Install parse dashboard.
npm install -g parse-dashboard
Create upstart for it with
parse-dashboard --appId yourAppId --masterKey yourMasterKey --serverURL "https://example.com/parse" --appName optionalName
kill timeout 300 # wait 300s between SIGTERM and SIGKILL.
start on runlevel [2345]
stop on runlevel [06]
script
cd /opt/parse-server-example
#exec npm start >> /opt/parse.log 2>&1
exec parse-dashboard --config /path/to/config.json
end script
You can also start the dashboard from the command line with a config file. To do this, create a new file called parse-dashboard-config.json inside your local Parse Dashboard directory hierarchy. The file should match the following format:
{ "apps": [ { "serverURL": "https://extenarldomainwithcert.com/parse", "appId": "myAppId", "masterKey": "myMasterKey", "appName": "MyApp" } ] }
You need to issue a cert for your dashboard domain if you want it to be accessible from the web. The dashboard won’t allow you to login without one.
.
So use letsencrypt to issue a cert for it.
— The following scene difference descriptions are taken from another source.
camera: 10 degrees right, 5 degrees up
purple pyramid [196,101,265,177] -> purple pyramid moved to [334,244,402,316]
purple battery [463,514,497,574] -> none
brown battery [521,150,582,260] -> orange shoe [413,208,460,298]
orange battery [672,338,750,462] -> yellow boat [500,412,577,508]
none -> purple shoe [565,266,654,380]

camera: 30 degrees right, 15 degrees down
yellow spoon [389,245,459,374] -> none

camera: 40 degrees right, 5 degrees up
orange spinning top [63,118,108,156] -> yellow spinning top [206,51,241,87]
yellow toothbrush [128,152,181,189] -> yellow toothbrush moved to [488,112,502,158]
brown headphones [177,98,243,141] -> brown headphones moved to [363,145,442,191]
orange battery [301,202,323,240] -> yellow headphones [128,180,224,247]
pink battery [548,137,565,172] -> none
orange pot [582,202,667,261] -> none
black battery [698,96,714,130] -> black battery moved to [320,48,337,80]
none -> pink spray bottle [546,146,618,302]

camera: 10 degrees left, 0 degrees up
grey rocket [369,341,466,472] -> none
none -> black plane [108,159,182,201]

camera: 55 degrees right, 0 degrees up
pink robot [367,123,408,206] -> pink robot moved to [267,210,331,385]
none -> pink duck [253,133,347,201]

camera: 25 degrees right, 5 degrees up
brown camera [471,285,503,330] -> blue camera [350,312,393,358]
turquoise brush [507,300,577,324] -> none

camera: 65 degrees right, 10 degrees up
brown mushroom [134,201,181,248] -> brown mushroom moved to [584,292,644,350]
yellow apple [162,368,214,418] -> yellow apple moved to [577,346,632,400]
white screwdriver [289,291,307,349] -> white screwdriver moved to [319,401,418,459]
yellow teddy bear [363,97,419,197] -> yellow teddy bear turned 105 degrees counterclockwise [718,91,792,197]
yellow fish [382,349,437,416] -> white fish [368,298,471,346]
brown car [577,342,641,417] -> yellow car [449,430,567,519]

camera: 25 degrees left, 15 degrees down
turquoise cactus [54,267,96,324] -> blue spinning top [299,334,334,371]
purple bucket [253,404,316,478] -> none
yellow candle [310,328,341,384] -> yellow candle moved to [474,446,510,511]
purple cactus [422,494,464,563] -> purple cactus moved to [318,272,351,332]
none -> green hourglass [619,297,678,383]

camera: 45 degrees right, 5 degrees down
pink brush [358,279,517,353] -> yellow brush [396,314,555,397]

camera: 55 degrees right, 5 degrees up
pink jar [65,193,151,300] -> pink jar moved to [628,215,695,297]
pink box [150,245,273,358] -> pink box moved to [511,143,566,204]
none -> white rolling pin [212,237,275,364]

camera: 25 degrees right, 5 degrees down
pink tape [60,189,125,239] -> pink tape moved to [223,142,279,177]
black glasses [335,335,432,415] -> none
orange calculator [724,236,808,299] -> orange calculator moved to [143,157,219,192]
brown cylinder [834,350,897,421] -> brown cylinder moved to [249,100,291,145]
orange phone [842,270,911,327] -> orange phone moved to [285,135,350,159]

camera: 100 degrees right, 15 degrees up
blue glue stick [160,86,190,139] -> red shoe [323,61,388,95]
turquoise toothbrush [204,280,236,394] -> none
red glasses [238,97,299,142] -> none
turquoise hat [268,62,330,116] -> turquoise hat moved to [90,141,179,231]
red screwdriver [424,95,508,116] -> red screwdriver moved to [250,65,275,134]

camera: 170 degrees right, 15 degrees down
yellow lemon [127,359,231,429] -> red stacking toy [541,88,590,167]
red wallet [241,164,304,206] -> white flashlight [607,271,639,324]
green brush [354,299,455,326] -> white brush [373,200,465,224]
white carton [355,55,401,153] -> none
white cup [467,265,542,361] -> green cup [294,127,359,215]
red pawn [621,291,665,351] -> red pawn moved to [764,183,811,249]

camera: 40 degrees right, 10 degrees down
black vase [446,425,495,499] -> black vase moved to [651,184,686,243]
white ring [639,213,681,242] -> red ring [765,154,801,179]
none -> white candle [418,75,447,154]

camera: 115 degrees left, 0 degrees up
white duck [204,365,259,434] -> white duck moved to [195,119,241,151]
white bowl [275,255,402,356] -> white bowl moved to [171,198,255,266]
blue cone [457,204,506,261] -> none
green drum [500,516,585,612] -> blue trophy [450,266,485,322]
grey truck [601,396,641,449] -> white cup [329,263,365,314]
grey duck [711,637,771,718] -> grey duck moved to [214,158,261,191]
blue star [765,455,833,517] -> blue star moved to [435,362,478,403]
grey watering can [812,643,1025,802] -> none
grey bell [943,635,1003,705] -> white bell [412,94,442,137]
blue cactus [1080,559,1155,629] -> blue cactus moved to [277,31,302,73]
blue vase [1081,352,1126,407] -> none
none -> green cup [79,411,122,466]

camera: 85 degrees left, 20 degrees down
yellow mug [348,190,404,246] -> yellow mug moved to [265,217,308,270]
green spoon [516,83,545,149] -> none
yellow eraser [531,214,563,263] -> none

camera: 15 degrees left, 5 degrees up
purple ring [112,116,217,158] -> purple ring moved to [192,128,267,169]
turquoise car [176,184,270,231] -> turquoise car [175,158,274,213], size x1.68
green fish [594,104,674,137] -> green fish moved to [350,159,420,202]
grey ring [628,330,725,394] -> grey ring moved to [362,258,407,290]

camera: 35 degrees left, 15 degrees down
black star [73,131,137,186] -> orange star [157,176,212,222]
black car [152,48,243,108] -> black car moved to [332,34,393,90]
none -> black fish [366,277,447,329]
Install the certbot here https://certbot.eff.org/
Make it executable and run it with the nginx flag. Follow the prompts and you’ll be able to issue a cert for your chosen domain.
One catch with certbot, it will try and verify that the domain actually exists. It does this by just wgetting the domains index.html I suppose, so when you run certbot, make sure you have your DNS pointed to your server, and have a simple little index.html being hosted by nginx so that it can validate you.
Chmod +x cert-autobot
./cert-autobot --nginx
Then configure nginx
To do a proxy_pass with the proper cert
Once you have a valid certificate, it’s time to configure nginx to pass dashboard traffic from the web properly to your dashboard and to parse.
If you are using javascript sdk or the rest api to talk to parse/ you’ll need to either change the config in index.js from /parse to /parse/1/ for the rest conformity.
Or you can do a simple rewwrite in nginx.